**ASSIGNED TASK:** Whenever a line in the records below holds the string "down", copy it out.

**MATERIAL TO PROCESS:**
══════════
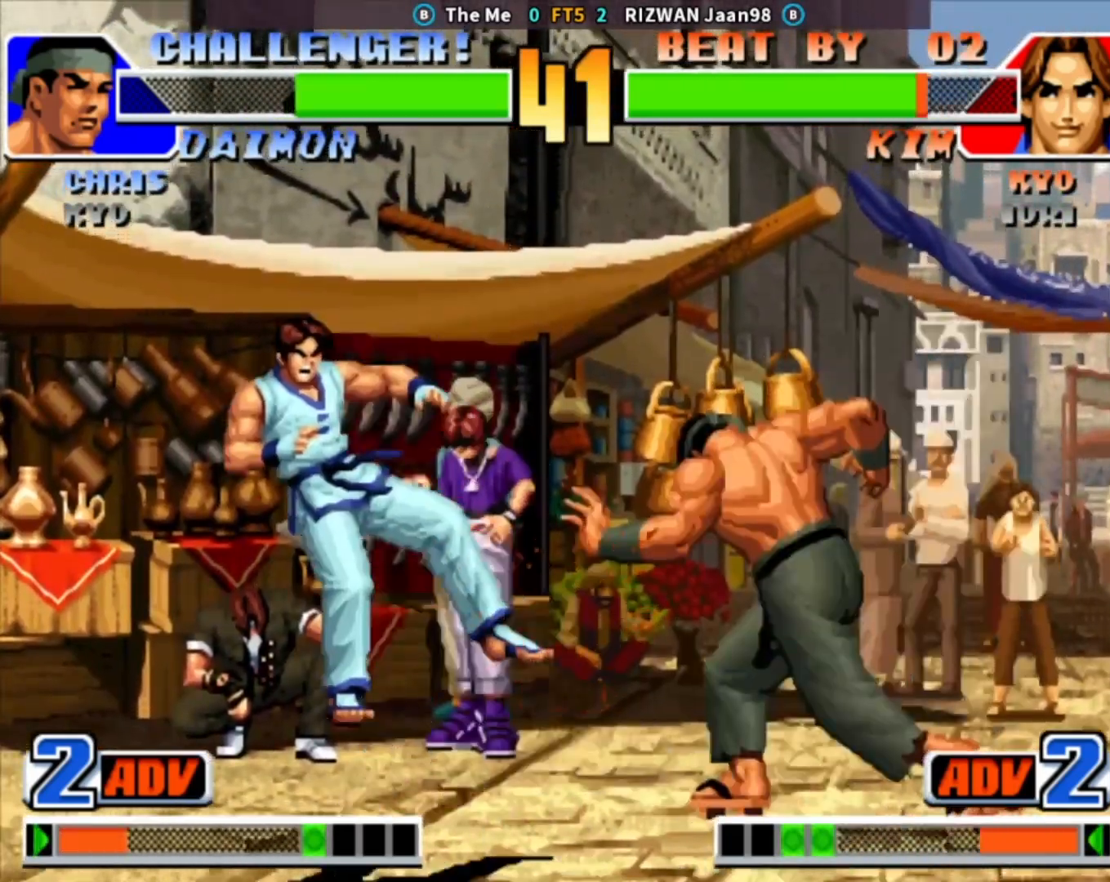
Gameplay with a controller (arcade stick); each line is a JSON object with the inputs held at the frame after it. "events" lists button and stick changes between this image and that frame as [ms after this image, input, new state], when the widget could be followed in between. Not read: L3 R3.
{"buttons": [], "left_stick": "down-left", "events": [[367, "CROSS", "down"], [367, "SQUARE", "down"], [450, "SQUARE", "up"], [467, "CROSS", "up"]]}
══════════
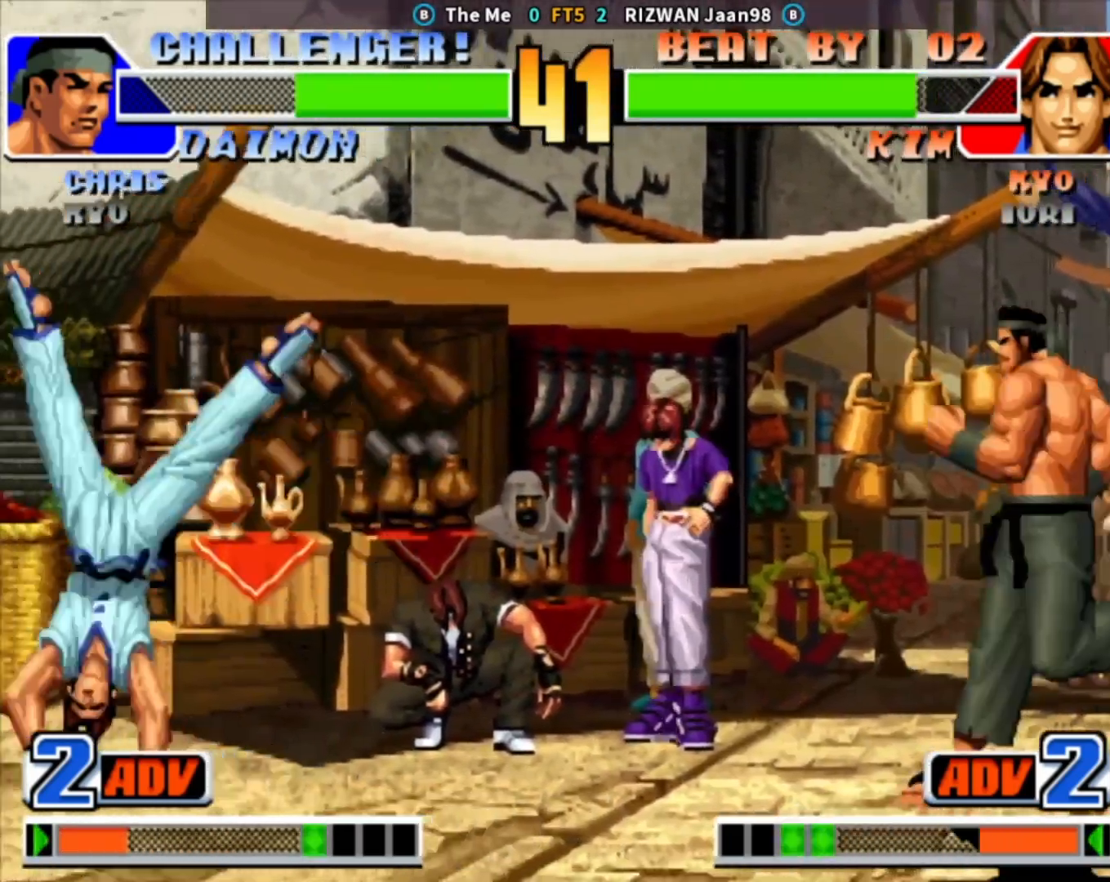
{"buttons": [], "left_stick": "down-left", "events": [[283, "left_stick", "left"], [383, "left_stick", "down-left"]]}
══════════
**SOLUTION TO THIS TASK:**
{"buttons": [], "left_stick": "down-left", "events": [[367, "CROSS", "down"], [367, "SQUARE", "down"], [450, "SQUARE", "up"], [467, "CROSS", "up"]]}
{"buttons": [], "left_stick": "down-left", "events": [[283, "left_stick", "left"], [383, "left_stick", "down-left"]]}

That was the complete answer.